This morning First Light headed off in the opposite direction of home. It seemed kind of silly to come all this way and not visit the Thousand Island part of the St. Lawrence River. That lay east up the river. The path home is west. But it was certainly worth the trip. If anyone had described this area to me I would still not have been prepared for what we found. The place is stunningly beautiful and utterly unique in my experience. Island after island with dwellings built on them, often with a boat garage. Boats are like cars around here and the place is awash in them swarming around a main shipping channel where monster freight hauling ships go about their business.

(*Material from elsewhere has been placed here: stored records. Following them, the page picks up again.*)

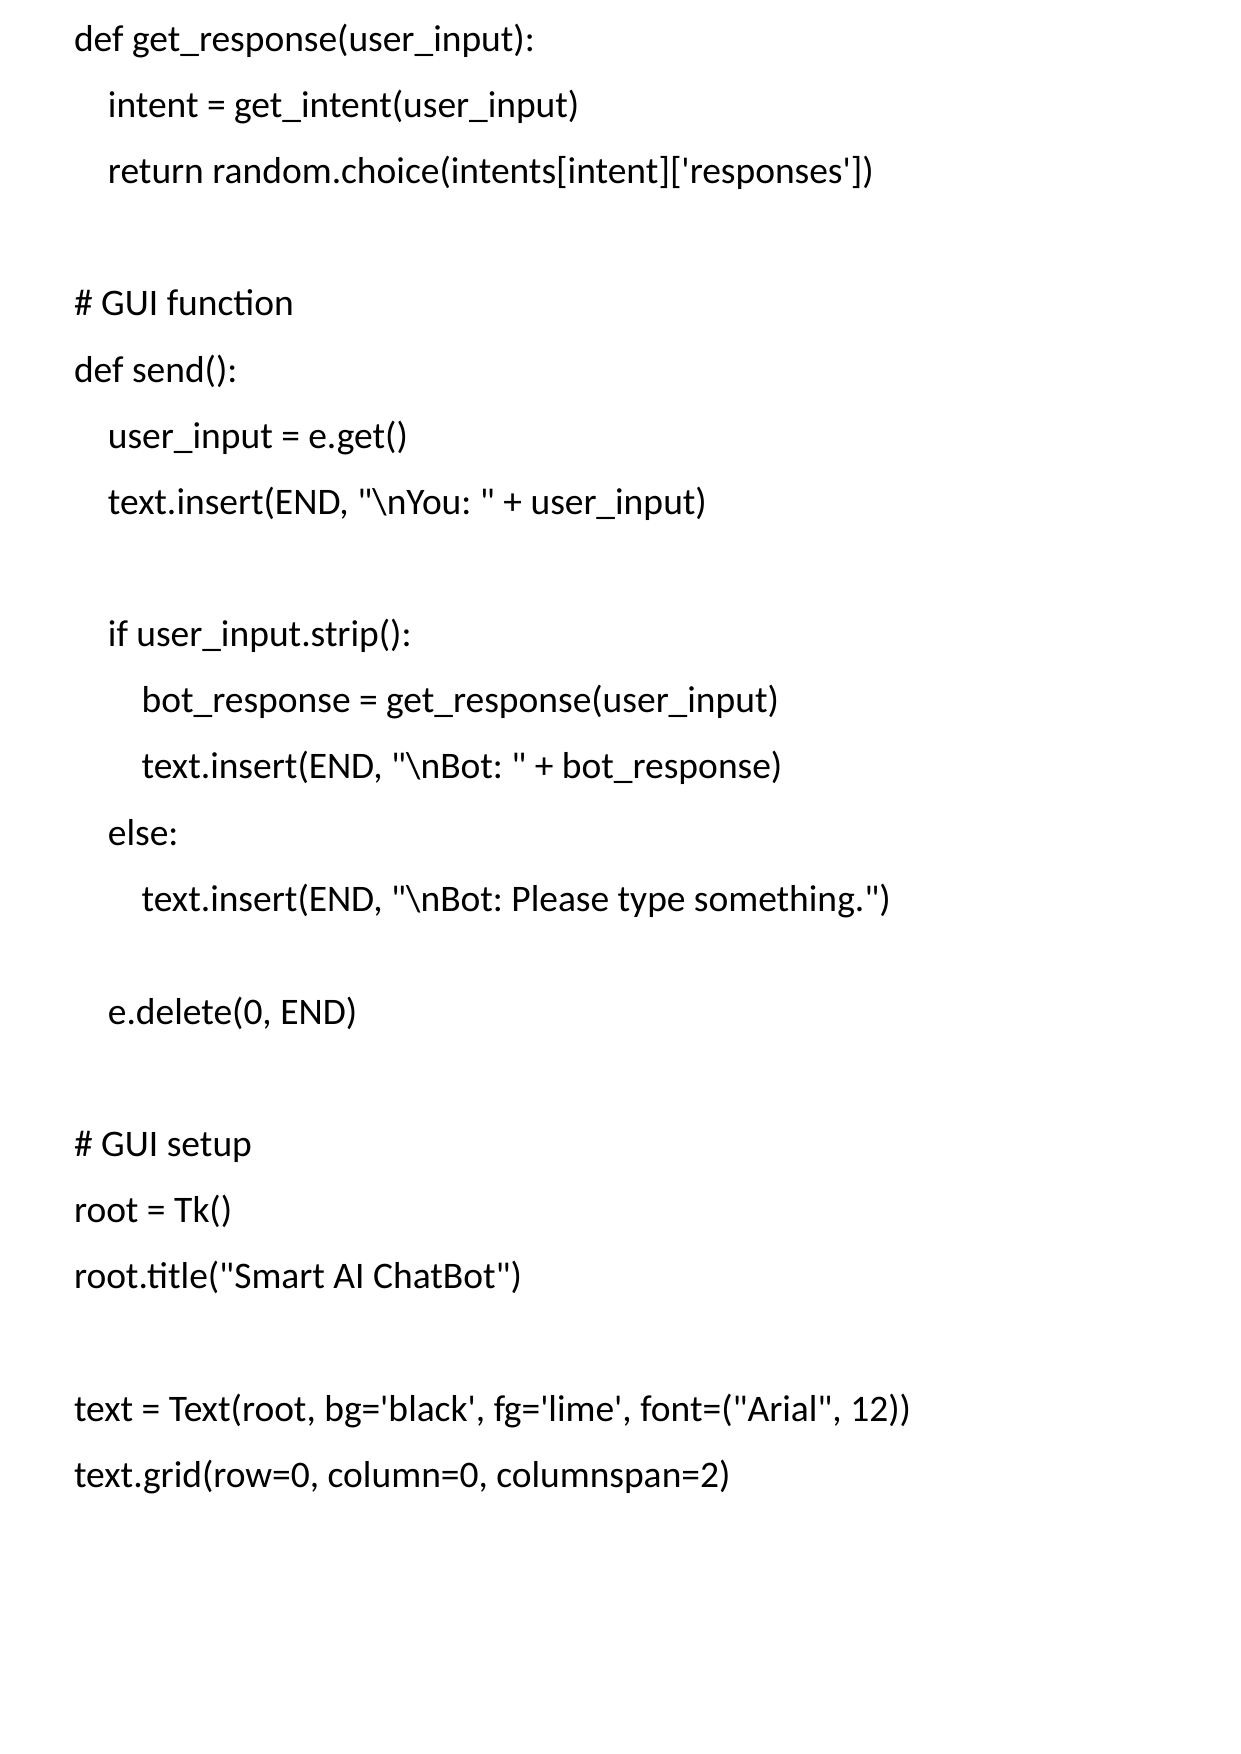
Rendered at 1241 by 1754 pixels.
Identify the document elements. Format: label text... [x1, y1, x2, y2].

text intent = get_intent(user_input) [74, 81, 1166, 127]
text else: [74, 808, 1166, 854]
text text.insert(END, "\nBot: " + bot_response) [74, 742, 1166, 788]
text user_input = e.get() [74, 412, 1166, 457]
text text = Text(root, bg='black', fg='lime', font=("Arial", 12)) [74, 1384, 1166, 1430]
text def send(): [74, 346, 1166, 391]
text bot_response = get_response(user_input) [74, 676, 1166, 722]
text text.grid(row=0, column=0, columnspan=2) [74, 1451, 1166, 1497]
text text.insert(END, "\nBot: Please type something.") [74, 875, 1166, 921]
text return random.choice(intents[intent]['responses']) [74, 147, 1166, 193]
text text.insert(END, "\nYou: " + user_input) [74, 478, 1166, 524]
text # GUI function [74, 279, 1166, 325]
text # GUI setup [74, 1120, 1166, 1166]
text root.title("Smart AI ChatBot") [74, 1252, 1166, 1298]
text def get_response(user_input): [74, 15, 1166, 61]
text root = Tk() [74, 1186, 1166, 1232]
text e.delete(0, END) [74, 988, 1166, 1033]
text if user_input.strip(): [74, 610, 1166, 656]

One strange thing is that the size of the island seems to determine the size of the shack, shanty, house, mansion, or castle that built on them. Yes, castles. We visited two islands with actual castles that have been turned into tourist attractions. The first was Boldt Castle. The second Singer Castle. Bolt was the most opulent. In fact, it was one of the most opulent places I have ever seen. There were actually two islands involved. One had the castle. The other the “yacht house”. The yacht house might have been thought of as a castle if there hadn't been a real castle just a few hundred yards away. I am generally not a big fan of opulent, but I do have to admit that the design and workmanship of both were truly impressive. The castle was to be Mr. Boldt's gift to his wife Louise, but her death in 1904 halted all construction. He simply couldn't bear to complete it without her.
The Boldt Castle was then abandoned for 73 years before being bought by the Thousand Islands Bridge Authority who then started to restore the damage done by the elements and vandals. They have done a good job but it isn't finished yet. On the very top floor, graffiti still mars the walls. I think they should leave it as a reminder that, no matter how rich, powerful, or important someone likes to think they are, no one, and nothing they might build, lasts forever.
I found the Singer castle, built by the founder of the sewing machine company, a bit more tolerable. It stayed in the family for a long time. Eventually it was sold to a quasi-military outfit and then to a series of religious organizations for the sole reason (according to the guide) of getting back at the state of New York for the property taxes the Singer family paid over the years. The military and religious operations were tax-free enterprises. Rich people and tax evasion. Who would have imagined that? Now it is owned by a European entrepreneur. You can rent the top floor for a night. Dinner and breakfast are included, so you get some servants to enhance the experience. Don't know what it costs; there's no price on their website so I assume if you have to ask, you can't afford it. But I'll bet the bill includes taxes...
We are currently anchored up behind an island across the river from the Singer Castle. There is some weather moving in. We would like to find a dock to tie up to to ride it out, but hours of searching have yet to turn up an available spot anywhere within a long day's travel. We could make Kingston to check into Canada, but there appear to be no slips available on that side of the border either. So we will be leaving at first light to get First Light back to the anchorage where we were last night. It is likely we will not quite beat the weather, but we should be settled in before the worst of it arrives. After it clears, we will head toward and clear customs. From here on in every mile is a mile closer to home. But it is still all new territory for us and, so far, most of that territory has been spectacular.